── TEKS YANG DITAMPILKAN

Masyarakat
saat ini dihadapkan pada tingginya harga kebutuhan pokok, mulai dari
beras, sayur mayur, daging sapi, kambing/babi, daging ayam, dan
lain-lain. Harga yang ada saat ini sudah di luar batas kewajaran,
di luar daya beli konsumen.
Oleh
karena itu banyak masyarakat merasa tidak puas terhadap pemerintahan
sekarang, sebagian menginginkan situasi pada masa pemerintahan Soeharto
yang harga kebutuhan pokok serba murah. Situasi di mana keadaan sosial
terkendali, walaupun jauh dari demokrasi.
Ini
karena memang yang pertama dibutuhkan manusia adalah kebutuhan
dasar hidup (basic need of live),
baru berdemokrasi. Untuk membeli makanan saja susah, bagaimana bisa
bekerja, menghasilkan produktivitas yang tinggi. Apalagi memikirkan
demokrasi?
Lantas
kenapa harga kebutuhan pokok ini terus melonjak? Karena produksinya
memang jauh dari mencukupi, sementara usaha mencukupi kekurangan
produksi, yaitu impor, ditentang sebagian besar kaum elite, baik elite
pemerintahan, elite politik, maupun elite cendekiawan.
Mengimpor tidak mencerminkan kedaulatan pangan, menghabiskan devisa, dan
merugikan petani. Jadi, solusinya apa untuk menurunkan harga yang meroket
ini? Tidak ada, harga memang dibiarkan setinggi ini agar petani mendapat
untung besar.
Namun,
jangan lupa ada penumpang gelap (free
rider) di sini yang mendapat durian runtuh (windfall) atas situasi ini, yaitu para importir, pejabat
tinggi pemerintahan yang bekerja sama dengan importir, politikus, atau
para cendekiawan yang mendukung situasi harga tinggi ini.
Lantas siapa yang dirugikan? Konsumen, inflasi akan meningkat, daya beli
masyarakat berkurang. Agregat dari menurunnya daya beli nasional akan
menurunkan tingkat konsumsi nasional yang akhirnya menurunkan
pendapatan nasional. Apakah para pencari keuntungan mengetahui dampak
negatif ini? Jelas tahu, tapi mereka menutup mata. Kasus impor daging
sapi merupakan salah satu contohnya.
Sekarang bagaimana dengan bawang merah dan bawang putih? Produksi bawang
merah Indonesia sebenarnya cukup baik, sekitar 90 persen dari kebutuhan
nasional. Menurut data BPS, luas panen bawang merah tahun 2011 seluas
93.667 ha menurun 17,0 persen dibandingkan tahun 2010, sedangkan produksi
893.124 ton menurun 17,4 persen dibandingkan tahun 2011.

────

LATIHAN SINGKAT:
Tuliskan ulang secara persis bagian teks tentang harga kebutuhan pokok dari "Lantas siapa yang" sampai "salah satu contohnya.". Item di bawah ini merupakan bahan tersendiri yang terpisah dari teks tersebut.

── BAHAN YANG DISEDIAKAN

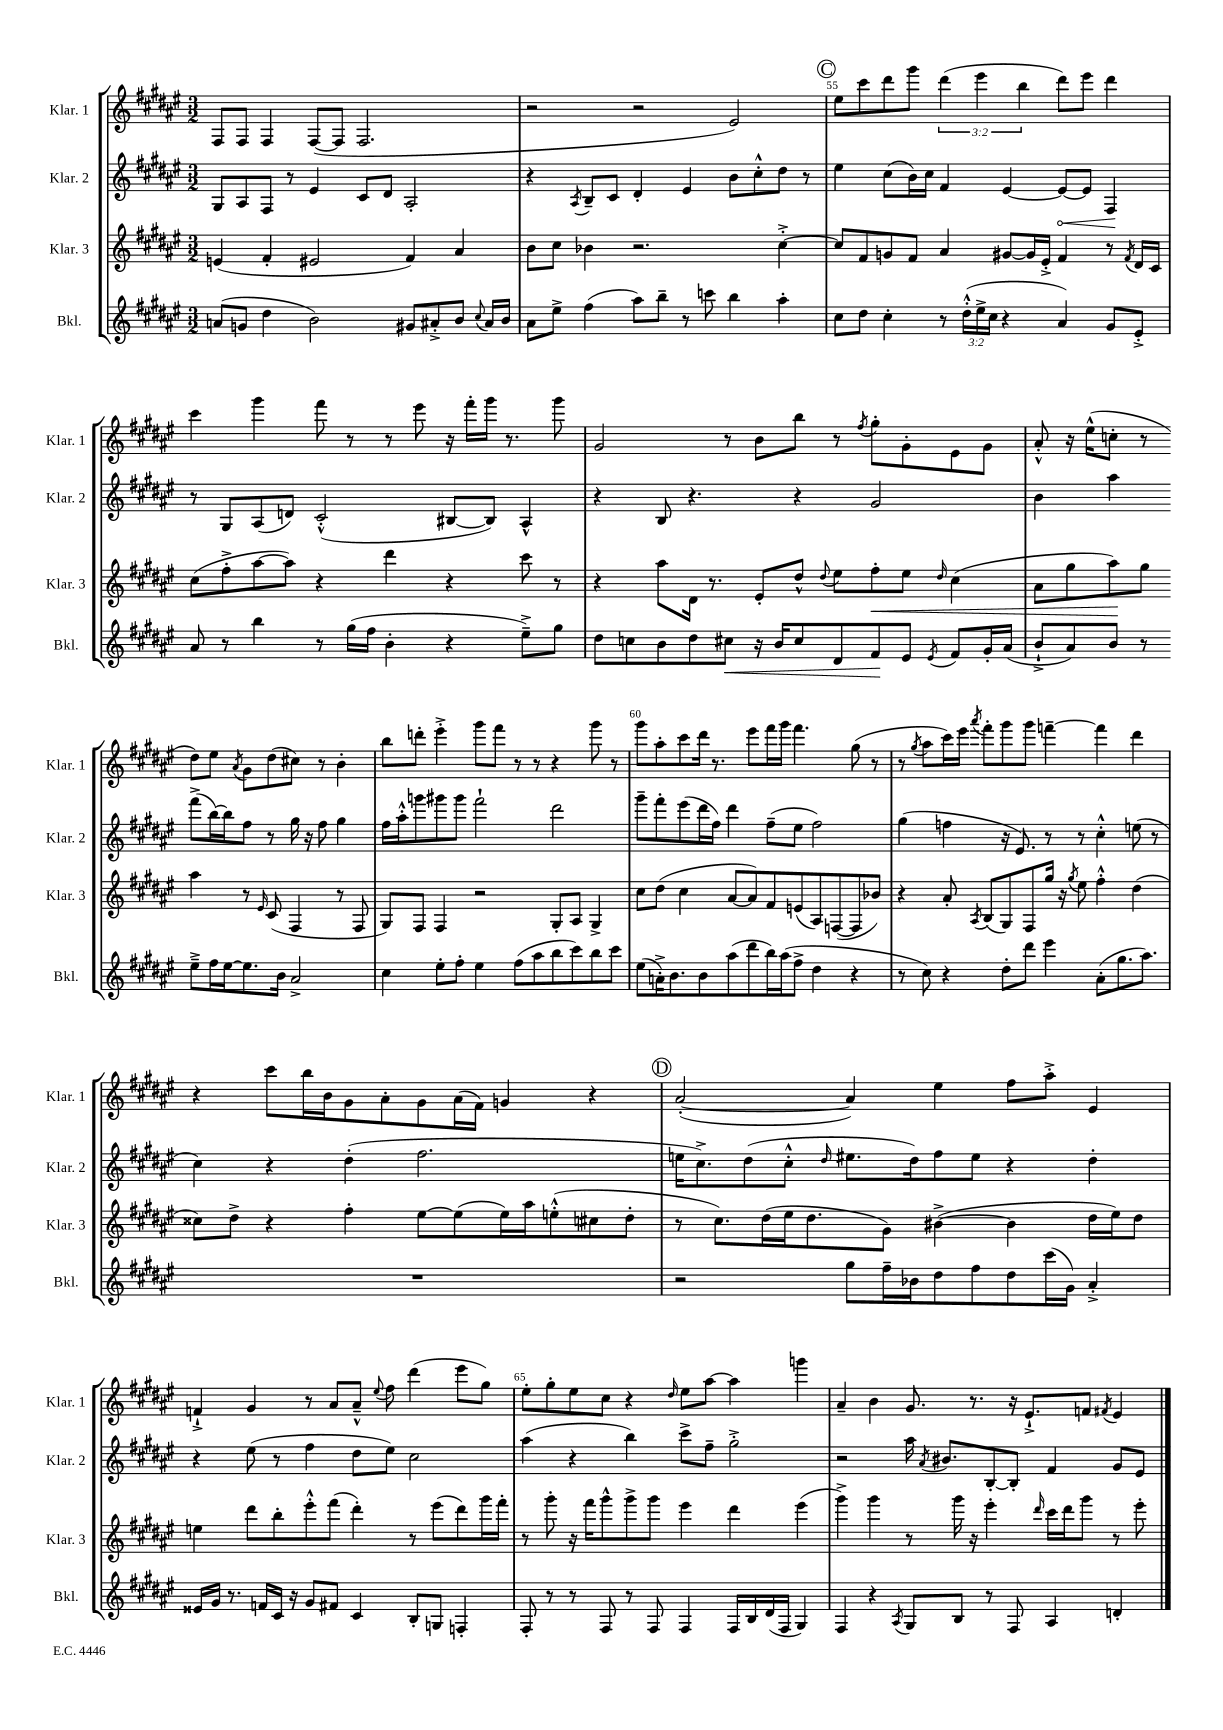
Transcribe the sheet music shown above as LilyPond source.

────
── BAHAN YANG DISEDIAKAN

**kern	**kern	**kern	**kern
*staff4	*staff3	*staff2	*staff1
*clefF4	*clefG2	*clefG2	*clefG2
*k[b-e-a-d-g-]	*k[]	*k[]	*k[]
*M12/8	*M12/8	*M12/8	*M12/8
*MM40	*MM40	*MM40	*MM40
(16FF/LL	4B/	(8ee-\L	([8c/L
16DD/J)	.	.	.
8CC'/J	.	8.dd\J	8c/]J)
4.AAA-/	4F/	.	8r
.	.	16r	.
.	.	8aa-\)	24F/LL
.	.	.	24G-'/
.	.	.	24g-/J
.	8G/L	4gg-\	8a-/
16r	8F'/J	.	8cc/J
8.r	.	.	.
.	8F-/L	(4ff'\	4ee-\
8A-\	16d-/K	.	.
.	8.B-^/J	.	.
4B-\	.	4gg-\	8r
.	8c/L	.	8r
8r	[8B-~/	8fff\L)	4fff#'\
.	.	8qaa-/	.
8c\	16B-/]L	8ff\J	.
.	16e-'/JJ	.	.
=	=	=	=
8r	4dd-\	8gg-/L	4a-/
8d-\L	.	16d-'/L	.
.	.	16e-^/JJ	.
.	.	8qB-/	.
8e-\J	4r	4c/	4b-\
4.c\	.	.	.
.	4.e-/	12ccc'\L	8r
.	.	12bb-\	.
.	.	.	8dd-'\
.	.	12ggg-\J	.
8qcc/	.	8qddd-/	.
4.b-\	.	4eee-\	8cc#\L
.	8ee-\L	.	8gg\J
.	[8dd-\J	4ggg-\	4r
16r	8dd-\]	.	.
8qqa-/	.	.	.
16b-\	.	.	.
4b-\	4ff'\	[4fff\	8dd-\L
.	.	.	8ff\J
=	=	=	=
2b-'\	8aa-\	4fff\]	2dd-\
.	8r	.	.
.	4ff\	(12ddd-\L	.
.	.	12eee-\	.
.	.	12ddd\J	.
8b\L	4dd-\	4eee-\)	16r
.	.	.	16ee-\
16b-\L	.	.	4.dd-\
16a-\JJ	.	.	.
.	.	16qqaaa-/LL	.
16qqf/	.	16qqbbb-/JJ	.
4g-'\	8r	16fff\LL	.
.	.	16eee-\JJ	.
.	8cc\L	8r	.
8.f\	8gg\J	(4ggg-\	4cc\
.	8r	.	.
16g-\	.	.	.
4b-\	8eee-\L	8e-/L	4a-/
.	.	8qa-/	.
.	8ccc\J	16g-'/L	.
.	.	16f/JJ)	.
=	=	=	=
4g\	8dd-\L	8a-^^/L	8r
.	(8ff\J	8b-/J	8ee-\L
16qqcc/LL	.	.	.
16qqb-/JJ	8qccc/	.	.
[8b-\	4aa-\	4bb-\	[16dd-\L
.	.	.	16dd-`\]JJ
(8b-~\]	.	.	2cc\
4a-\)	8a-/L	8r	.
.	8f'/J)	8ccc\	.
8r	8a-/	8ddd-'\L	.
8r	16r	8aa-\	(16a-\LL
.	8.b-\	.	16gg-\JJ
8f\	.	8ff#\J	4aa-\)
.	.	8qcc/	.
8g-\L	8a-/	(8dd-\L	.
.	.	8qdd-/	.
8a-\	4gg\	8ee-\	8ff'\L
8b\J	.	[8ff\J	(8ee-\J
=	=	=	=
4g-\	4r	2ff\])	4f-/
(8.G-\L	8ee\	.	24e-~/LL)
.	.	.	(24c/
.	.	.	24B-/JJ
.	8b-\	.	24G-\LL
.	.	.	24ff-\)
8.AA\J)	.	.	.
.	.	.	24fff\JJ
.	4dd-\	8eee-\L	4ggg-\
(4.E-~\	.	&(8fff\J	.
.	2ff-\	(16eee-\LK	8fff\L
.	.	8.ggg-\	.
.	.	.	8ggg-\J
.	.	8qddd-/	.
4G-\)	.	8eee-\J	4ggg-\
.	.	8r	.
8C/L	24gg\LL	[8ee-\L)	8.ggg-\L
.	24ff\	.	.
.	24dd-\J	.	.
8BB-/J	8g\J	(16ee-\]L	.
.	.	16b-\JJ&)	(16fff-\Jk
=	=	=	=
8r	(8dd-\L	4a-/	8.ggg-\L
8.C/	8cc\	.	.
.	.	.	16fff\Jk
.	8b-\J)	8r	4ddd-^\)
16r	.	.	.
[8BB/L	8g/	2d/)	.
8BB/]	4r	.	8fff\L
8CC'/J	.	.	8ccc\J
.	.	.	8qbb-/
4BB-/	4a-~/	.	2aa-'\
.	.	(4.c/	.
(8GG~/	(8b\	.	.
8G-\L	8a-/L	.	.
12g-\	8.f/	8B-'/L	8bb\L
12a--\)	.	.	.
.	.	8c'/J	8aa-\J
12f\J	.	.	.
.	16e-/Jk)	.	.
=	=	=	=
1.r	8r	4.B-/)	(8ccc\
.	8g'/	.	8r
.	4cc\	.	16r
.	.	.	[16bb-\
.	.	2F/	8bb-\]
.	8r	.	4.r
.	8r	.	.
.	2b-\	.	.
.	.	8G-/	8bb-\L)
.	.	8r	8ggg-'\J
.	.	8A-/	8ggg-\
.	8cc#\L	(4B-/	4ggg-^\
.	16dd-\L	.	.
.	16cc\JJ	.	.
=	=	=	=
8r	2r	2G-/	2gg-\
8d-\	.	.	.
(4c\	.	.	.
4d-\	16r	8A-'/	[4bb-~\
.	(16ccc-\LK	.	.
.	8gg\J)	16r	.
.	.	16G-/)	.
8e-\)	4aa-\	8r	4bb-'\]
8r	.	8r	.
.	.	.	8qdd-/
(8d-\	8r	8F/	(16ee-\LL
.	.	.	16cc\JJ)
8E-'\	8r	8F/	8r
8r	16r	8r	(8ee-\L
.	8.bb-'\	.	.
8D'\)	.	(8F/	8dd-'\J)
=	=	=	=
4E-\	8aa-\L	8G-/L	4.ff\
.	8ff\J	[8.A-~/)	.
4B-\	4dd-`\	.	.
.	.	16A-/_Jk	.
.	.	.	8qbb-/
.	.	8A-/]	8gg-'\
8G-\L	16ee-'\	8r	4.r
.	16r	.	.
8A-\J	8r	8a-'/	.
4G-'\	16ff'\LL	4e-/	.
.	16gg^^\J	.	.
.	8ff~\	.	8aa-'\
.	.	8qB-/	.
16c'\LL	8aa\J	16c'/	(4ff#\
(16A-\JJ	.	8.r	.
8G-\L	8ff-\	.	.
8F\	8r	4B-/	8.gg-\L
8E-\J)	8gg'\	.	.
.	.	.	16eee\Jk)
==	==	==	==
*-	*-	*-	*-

────

JAWABAN TERTULIS:
Lantas siapa yang dirugikan? Konsumen, inflasi akan meningkat, daya beli
masyarakat berkurang. Agregat dari menurunnya daya beli nasional akan
menurunkan tingkat konsumsi nasional yang akhirnya menurunkan
pendapatan nasional. Apakah para pencari keuntungan mengetahui dampak
negatif ini? Jelas tahu, tapi mereka menutup mata. Kasus impor daging
sapi merupakan salah satu contohnya.